Tue Jan 14 09:55:26 PST 2025

vzakhari wrote:

> I wonder if we could improve the array accesses order with the hlfir.elemental case in bufferization by re-ordering the loops, but that does not sound trivial.

Basically, we want to get from this:
```
//   DO 1 I = 1, NROWS
//    DO 1 J = 1, NCOLS
//     RES(I,J) = 0
//     DO 1 K = 1, N
//   1  RES(I,J) = RES(I,J) + X(I,K)*Y(K,J)
```
to this:
```
//   DO 1 I = 1, NROWS
//    DO 1 J = 1, NCOLS
//   1 RES(I,J) = 0
//   DO 2 K = 1, N
//    DO 2 J = 1, NCOLS
//     DO 2 I = 1, NROWS
//   2  RES(I,J) = RES(I,J) + X(I,K)*Y(K,J)
```

It seems to me that it is too much to do in hlfir.elemental bufferization :)
The loop distribution and interchange should do it, but not in their current state in LLVM. Maybe MLIR loop opts will be able to do it sometime.
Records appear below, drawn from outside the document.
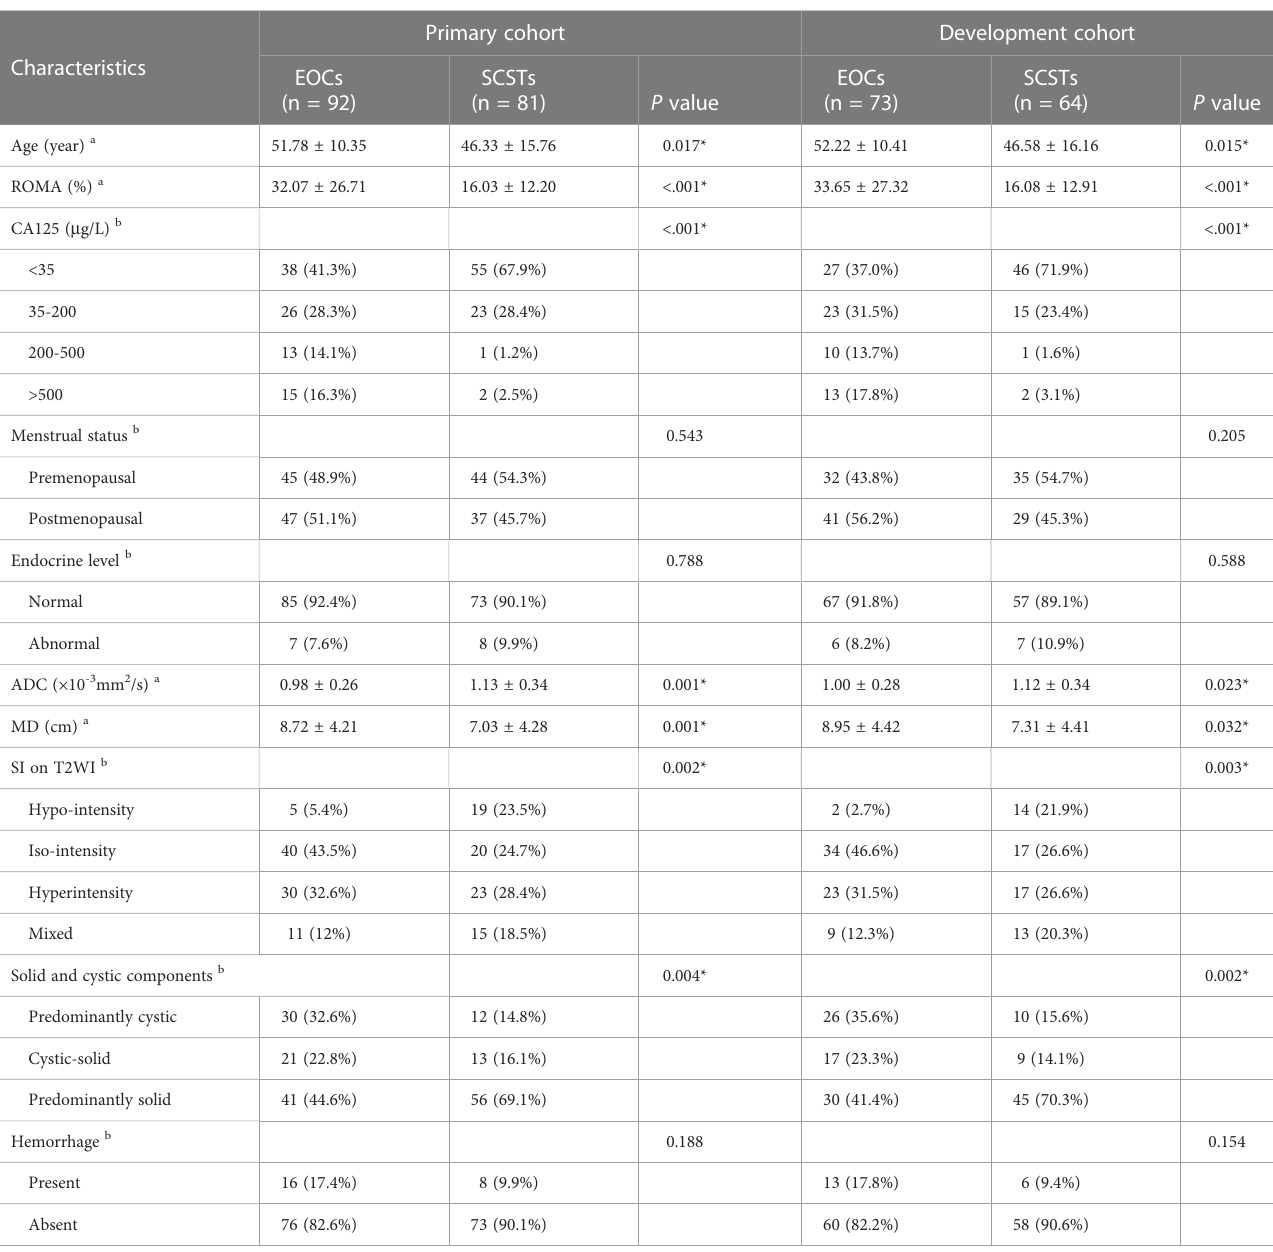
TABLE 2 The clinical data and MR parameters of the primary and development cohorts.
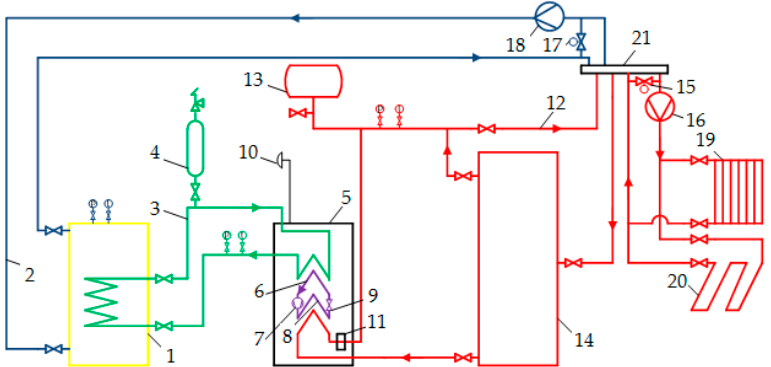
Figure 2. Scheme of a research heat pump plant. 1—cold water tank, 2—cold water loop, 3—pro-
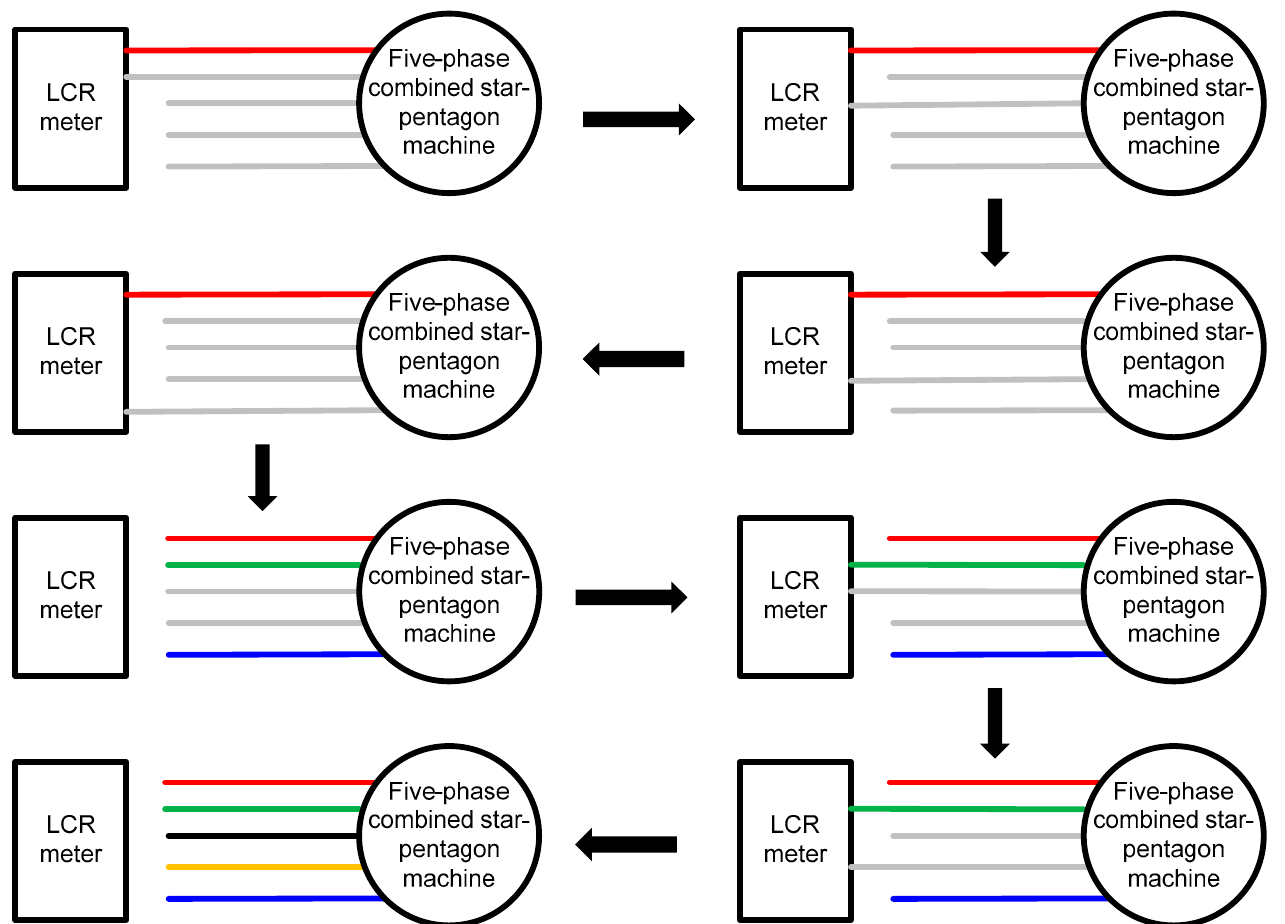
Figure 9. Steps of phases sequence identification represented in star of slot phasors, ( a ) phasors of phases before applying the first test, ( b ) the result of the first step and ( c ) the final result of the two setps. The question mark (?) means that the sequence order of this terminal is not identified yet.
Another point to investigate is what we should do for the parallel execution models.  The straightforward implementation may be parallelized across rows and columns, but the accesses will be sparse for `X` in each thread.

That is why I would like to keep a possibility to inline it both ways and continue experimenting.

https://github.com/llvm/llvm-project/pull/122821